Set task >> Arrange every line of the records below as a JSON list of strings, one string per line, leaving out blank lines.

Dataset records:
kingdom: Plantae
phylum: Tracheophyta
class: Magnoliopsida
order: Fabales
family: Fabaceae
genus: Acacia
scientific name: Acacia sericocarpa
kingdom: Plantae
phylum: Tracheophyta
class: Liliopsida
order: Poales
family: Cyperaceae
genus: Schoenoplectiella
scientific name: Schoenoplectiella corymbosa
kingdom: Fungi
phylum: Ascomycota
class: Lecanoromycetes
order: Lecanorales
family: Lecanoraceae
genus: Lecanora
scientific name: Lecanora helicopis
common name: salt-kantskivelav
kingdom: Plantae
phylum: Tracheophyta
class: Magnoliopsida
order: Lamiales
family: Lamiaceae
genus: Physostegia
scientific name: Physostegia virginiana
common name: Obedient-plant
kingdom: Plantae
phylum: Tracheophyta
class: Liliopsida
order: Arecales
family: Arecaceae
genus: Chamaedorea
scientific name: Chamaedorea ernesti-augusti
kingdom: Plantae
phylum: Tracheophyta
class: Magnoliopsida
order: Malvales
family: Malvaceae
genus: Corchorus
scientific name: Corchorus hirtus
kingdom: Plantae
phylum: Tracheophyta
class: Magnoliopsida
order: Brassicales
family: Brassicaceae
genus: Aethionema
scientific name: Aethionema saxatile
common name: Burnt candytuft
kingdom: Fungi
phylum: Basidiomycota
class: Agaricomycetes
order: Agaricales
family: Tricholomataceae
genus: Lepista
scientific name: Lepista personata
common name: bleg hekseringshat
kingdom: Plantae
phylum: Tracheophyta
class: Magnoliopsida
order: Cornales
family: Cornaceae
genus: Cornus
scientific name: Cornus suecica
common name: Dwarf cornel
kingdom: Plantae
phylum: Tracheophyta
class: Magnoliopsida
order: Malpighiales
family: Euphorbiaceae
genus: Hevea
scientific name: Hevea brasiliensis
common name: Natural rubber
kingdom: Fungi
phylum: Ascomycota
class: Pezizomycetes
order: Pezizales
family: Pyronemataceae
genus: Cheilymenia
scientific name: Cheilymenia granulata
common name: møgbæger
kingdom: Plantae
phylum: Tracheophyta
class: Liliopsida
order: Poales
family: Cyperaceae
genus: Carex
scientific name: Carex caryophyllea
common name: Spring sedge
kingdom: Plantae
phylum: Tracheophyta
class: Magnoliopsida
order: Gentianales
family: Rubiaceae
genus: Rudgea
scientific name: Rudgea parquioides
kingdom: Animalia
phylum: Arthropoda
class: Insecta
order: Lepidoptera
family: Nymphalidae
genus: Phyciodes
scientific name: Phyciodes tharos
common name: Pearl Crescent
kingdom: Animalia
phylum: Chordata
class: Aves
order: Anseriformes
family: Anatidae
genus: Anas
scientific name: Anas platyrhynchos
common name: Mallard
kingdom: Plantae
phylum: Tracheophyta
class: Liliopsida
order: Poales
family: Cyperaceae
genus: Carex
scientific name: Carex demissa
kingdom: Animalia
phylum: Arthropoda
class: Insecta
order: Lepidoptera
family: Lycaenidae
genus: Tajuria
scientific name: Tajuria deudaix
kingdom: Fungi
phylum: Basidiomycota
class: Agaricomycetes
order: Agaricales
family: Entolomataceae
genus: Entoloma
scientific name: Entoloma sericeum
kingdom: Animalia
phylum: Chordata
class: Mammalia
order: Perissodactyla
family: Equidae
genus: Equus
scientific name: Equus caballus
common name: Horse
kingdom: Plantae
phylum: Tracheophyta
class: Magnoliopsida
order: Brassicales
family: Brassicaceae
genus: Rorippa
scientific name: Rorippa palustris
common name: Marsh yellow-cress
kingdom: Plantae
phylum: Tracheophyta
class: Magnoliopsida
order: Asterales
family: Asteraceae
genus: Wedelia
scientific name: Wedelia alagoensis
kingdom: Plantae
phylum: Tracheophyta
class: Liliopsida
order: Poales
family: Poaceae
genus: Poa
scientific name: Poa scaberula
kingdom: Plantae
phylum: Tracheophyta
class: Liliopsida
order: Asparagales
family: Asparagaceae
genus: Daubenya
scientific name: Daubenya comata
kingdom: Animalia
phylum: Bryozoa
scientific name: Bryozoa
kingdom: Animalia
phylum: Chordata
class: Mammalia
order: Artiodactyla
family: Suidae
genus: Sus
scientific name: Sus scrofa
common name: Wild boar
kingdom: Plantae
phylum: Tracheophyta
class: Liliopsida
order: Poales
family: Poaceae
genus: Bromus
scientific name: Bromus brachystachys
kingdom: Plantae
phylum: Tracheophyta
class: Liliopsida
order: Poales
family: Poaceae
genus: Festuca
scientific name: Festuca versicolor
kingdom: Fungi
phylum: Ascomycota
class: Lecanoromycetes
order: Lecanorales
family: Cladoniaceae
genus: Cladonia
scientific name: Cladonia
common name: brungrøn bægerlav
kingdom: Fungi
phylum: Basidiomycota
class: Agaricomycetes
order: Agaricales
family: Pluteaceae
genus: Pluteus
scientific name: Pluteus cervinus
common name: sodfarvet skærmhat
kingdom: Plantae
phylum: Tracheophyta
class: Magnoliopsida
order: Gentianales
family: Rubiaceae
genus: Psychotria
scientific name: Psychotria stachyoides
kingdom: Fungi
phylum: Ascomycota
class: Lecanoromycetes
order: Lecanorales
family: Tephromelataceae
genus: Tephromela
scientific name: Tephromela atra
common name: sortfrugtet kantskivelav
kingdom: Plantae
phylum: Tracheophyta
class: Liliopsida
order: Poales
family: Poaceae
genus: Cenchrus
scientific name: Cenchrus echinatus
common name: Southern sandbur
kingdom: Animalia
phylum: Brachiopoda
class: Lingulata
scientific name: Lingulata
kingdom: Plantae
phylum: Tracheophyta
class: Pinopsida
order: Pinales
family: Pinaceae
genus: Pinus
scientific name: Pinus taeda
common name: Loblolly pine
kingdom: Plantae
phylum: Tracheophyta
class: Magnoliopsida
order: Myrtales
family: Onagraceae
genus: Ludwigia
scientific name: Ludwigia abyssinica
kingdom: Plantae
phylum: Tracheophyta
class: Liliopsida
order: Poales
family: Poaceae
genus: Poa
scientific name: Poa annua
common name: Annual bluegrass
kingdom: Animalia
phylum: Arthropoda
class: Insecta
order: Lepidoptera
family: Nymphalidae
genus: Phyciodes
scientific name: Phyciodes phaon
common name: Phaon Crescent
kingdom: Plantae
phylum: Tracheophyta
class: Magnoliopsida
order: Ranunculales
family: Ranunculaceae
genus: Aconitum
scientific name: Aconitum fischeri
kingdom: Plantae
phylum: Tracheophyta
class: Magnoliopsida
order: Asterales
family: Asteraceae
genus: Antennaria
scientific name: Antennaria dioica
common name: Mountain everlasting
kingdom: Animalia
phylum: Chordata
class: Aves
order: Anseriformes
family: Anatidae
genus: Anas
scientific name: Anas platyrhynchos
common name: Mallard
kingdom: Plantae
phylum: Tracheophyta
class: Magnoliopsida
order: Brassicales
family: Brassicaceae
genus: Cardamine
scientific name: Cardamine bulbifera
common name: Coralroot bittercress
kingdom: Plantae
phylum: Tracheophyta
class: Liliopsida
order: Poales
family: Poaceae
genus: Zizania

Correct response >>
[
  "kingdom: Plantae",
  "phylum: Tracheophyta",
  "class: Magnoliopsida",
  "order: Fabales",
  "family: Fabaceae",
  "genus: Acacia",
  "scientific name: Acacia sericocarpa",
  "kingdom: Plantae",
  "phylum: Tracheophyta",
  "class: Liliopsida",
  "order: Poales",
  "family: Cyperaceae",
  "genus: Schoenoplectiella",
  "scientific name: Schoenoplectiella corymbosa",
  "kingdom: Fungi",
  "phylum: Ascomycota",
  "class: Lecanoromycetes",
  "order: Lecanorales",
  "family: Lecanoraceae",
  "genus: Lecanora",
  "scientific name: Lecanora helicopis",
  "common name: salt-kantskivelav",
  "kingdom: Plantae",
  "phylum: Tracheophyta",
  "class: Magnoliopsida",
  "order: Lamiales",
  "family: Lamiaceae",
  "genus: Physostegia",
  "scientific name: Physostegia virginiana",
  "common name: Obedient-plant",
  "kingdom: Plantae",
  "phylum: Tracheophyta",
  "class: Liliopsida",
  "order: Arecales",
  "family: Arecaceae",
  "genus: Chamaedorea",
  "scientific name: Chamaedorea ernesti-augusti",
  "kingdom: Plantae",
  "phylum: Tracheophyta",
  "class: Magnoliopsida",
  "order: Malvales",
  "family: Malvaceae",
  "genus: Corchorus",
  "scientific name: Corchorus hirtus",
  "kingdom: Plantae",
  "phylum: Tracheophyta",
  "class: Magnoliopsida",
  "order: Brassicales",
  "family: Brassicaceae",
  "genus: Aethionema",
  "scientific name: Aethionema saxatile",
  "common name: Burnt candytuft",
  "kingdom: Fungi",
  "phylum: Basidiomycota",
  "class: Agaricomycetes",
  "order: Agaricales",
  "family: Tricholomataceae",
  "genus: Lepista",
  "scientific name: Lepista personata",
  "common name: bleg hekseringshat",
  "kingdom: Plantae",
  "phylum: Tracheophyta",
  "class: Magnoliopsida",
  "order: Cornales",
  "family: Cornaceae",
  "genus: Cornus",
  "scientific name: Cornus suecica",
  "common name: Dwarf cornel",
  "kingdom: Plantae",
  "phylum: Tracheophyta",
  "class: Magnoliopsida",
  "order: Malpighiales",
  "family: Euphorbiaceae",
  "genus: Hevea",
  "scientific name: Hevea brasiliensis",
  "common name: Natural rubber",
  "kingdom: Fungi",
  "phylum: Ascomycota",
  "class: Pezizomycetes",
  "order: Pezizales",
  "family: Pyronemataceae",
  "genus: Cheilymenia",
  "scientific name: Cheilymenia granulata",
  "common name: møgbæger",
  "kingdom: Plantae",
  "phylum: Tracheophyta",
  "class: Liliopsida",
  "order: Poales",
  "family: Cyperaceae",
  "genus: Carex",
  "scientific name: Carex caryophyllea",
  "common name: Spring sedge",
  "kingdom: Plantae",
  "phylum: Tracheophyta",
  "class: Magnoliopsida",
  "order: Gentianales",
  "family: Rubiaceae",
  "genus: Rudgea",
  "scientific name: Rudgea parquioides",
  "kingdom: Animalia",
  "phylum: Arthropoda",
  "class: Insecta",
  "order: Lepidoptera",
  "family: Nymphalidae",
  "genus: Phyciodes",
  "scientific name: Phyciodes tharos",
  "common name: Pearl Crescent",
  "kingdom: Animalia",
  "phylum: Chordata",
  "class: Aves",
  "order: Anseriformes",
  "family: Anatidae",
  "genus: Anas",
  "scientific name: Anas platyrhynchos",
  "common name: Mallard",
  "kingdom: Plantae",
  "phylum: Tracheophyta",
  "class: Liliopsida",
  "order: Poales",
  "family: Cyperaceae",
  "genus: Carex",
  "scientific name: Carex demissa",
  "kingdom: Animalia",
  "phylum: Arthropoda",
  "class: Insecta",
  "order: Lepidoptera",
  "family: Lycaenidae",
  "genus: Tajuria",
  "scientific name: Tajuria deudaix",
  "kingdom: Fungi",
  "phylum: Basidiomycota",
  "class: Agaricomycetes",
  "order: Agaricales",
  "family: Entolomataceae",
  "genus: Entoloma",
  "scientific name: Entoloma sericeum",
  "kingdom: Animalia",
  "phylum: Chordata",
  "class: Mammalia",
  "order: Perissodactyla",
  "family: Equidae",
  "genus: Equus",
  "scientific name: Equus caballus",
  "common name: Horse",
  "kingdom: Plantae",
  "phylum: Tracheophyta",
  "class: Magnoliopsida",
  "order: Brassicales",
  "family: Brassicaceae",
  "genus: Rorippa",
  "scientific name: Rorippa palustris",
  "common name: Marsh yellow-cress",
  "kingdom: Plantae",
  "phylum: Tracheophyta",
  "class: Magnoliopsida",
  "order: Asterales",
  "family: Asteraceae",
  "genus: Wedelia",
  "scientific name: Wedelia alagoensis",
  "kingdom: Plantae",
  "phylum: Tracheophyta",
  "class: Liliopsida",
  "order: Poales",
  "family: Poaceae",
  "genus: Poa",
  "scientific name: Poa scaberula",
  "kingdom: Plantae",
  "phylum: Tracheophyta",
  "class: Liliopsida",
  "order: Asparagales",
  "family: Asparagaceae",
  "genus: Daubenya",
  "scientific name: Daubenya comata",
  "kingdom: Animalia",
  "phylum: Bryozoa",
  "scientific name: Bryozoa",
  "kingdom: Animalia",
  "phylum: Chordata",
  "class: Mammalia",
  "order: Artiodactyla",
  "family: Suidae",
  "genus: Sus",
  "scientific name: Sus scrofa",
  "common name: Wild boar",
  "kingdom: Plantae",
  "phylum: Tracheophyta",
  "class: Liliopsida",
  "order: Poales",
  "family: Poaceae",
  "genus: Bromus",
  "scientific name: Bromus brachystachys",
  "kingdom: Plantae",
  "phylum: Tracheophyta",
  "class: Liliopsida",
  "order: Poales",
  "family: Poaceae",
  "genus: Festuca",
  "scientific name: Festuca versicolor",
  "kingdom: Fungi",
  "phylum: Ascomycota",
  "class: Lecanoromycetes",
  "order: Lecanorales",
  "family: Cladoniaceae",
  "genus: Cladonia",
  "scientific name: Cladonia",
  "common name: brungrøn bægerlav",
  "kingdom: Fungi",
  "phylum: Basidiomycota",
  "class: Agaricomycetes",
  "order: Agaricales",
  "family: Pluteaceae",
  "genus: Pluteus",
  "scientific name: Pluteus cervinus",
  "common name: sodfarvet skærmhat",
  "kingdom: Plantae",
  "phylum: Tracheophyta",
  "class: Magnoliopsida",
  "order: Gentianales",
  "family: Rubiaceae",
  "genus: Psychotria",
  "scientific name: Psychotria stachyoides",
  "kingdom: Fungi",
  "phylum: Ascomycota",
  "class: Lecanoromycetes",
  "order: Lecanorales",
  "family: Tephromelataceae",
  "genus: Tephromela",
  "scientific name: Tephromela atra",
  "common name: sortfrugtet kantskivelav",
  "kingdom: Plantae",
  "phylum: Tracheophyta",
  "class: Liliopsida",
  "order: Poales",
  "family: Poaceae",
  "genus: Cenchrus",
  "scientific name: Cenchrus echinatus",
  "common name: Southern sandbur",
  "kingdom: Animalia",
  "phylum: Brachiopoda",
  "class: Lingulata",
  "scientific name: Lingulata",
  "kingdom: Plantae",
  "phylum: Tracheophyta",
  "class: Pinopsida",
  "order: Pinales",
  "family: Pinaceae",
  "genus: Pinus",
  "scientific name: Pinus taeda",
  "common name: Loblolly pine",
  "kingdom: Plantae",
  "phylum: Tracheophyta",
  "class: Magnoliopsida",
  "order: Myrtales",
  "family: Onagraceae",
  "genus: Ludwigia",
  "scientific name: Ludwigia abyssinica",
  "kingdom: Plantae",
  "phylum: Tracheophyta",
  "class: Liliopsida",
  "order: Poales",
  "family: Poaceae",
  "genus: Poa",
  "scientific name: Poa annua",
  "common name: Annual bluegrass",
  "kingdom: Animalia",
  "phylum: Arthropoda",
  "class: Insecta",
  "order: Lepidoptera",
  "family: Nymphalidae",
  "genus: Phyciodes",
  "scientific name: Phyciodes phaon",
  "common name: Phaon Crescent",
  "kingdom: Plantae",
  "phylum: Tracheophyta",
  "class: Magnoliopsida",
  "order: Ranunculales",
  "family: Ranunculaceae",
  "genus: Aconitum",
  "scientific name: Aconitum fischeri",
  "kingdom: Plantae",
  "phylum: Tracheophyta",
  "class: Magnoliopsida",
  "order: Asterales",
  "family: Asteraceae",
  "genus: Antennaria",
  "scientific name: Antennaria dioica",
  "common name: Mountain everlasting",
  "kingdom: Animalia",
  "phylum: Chordata",
  "class: Aves",
  "order: Anseriformes",
  "family: Anatidae",
  "genus: Anas",
  "scientific name: Anas platyrhynchos",
  "common name: Mallard",
  "kingdom: Plantae",
  "phylum: Tracheophyta",
  "class: Magnoliopsida",
  "order: Brassicales",
  "family: Brassicaceae",
  "genus: Cardamine",
  "scientific name: Cardamine bulbifera",
  "common name: Coralroot bittercress",
  "kingdom: Plantae",
  "phylum: Tracheophyta",
  "class: Liliopsida",
  "order: Poales",
  "family: Poaceae",
  "genus: Zizania"
]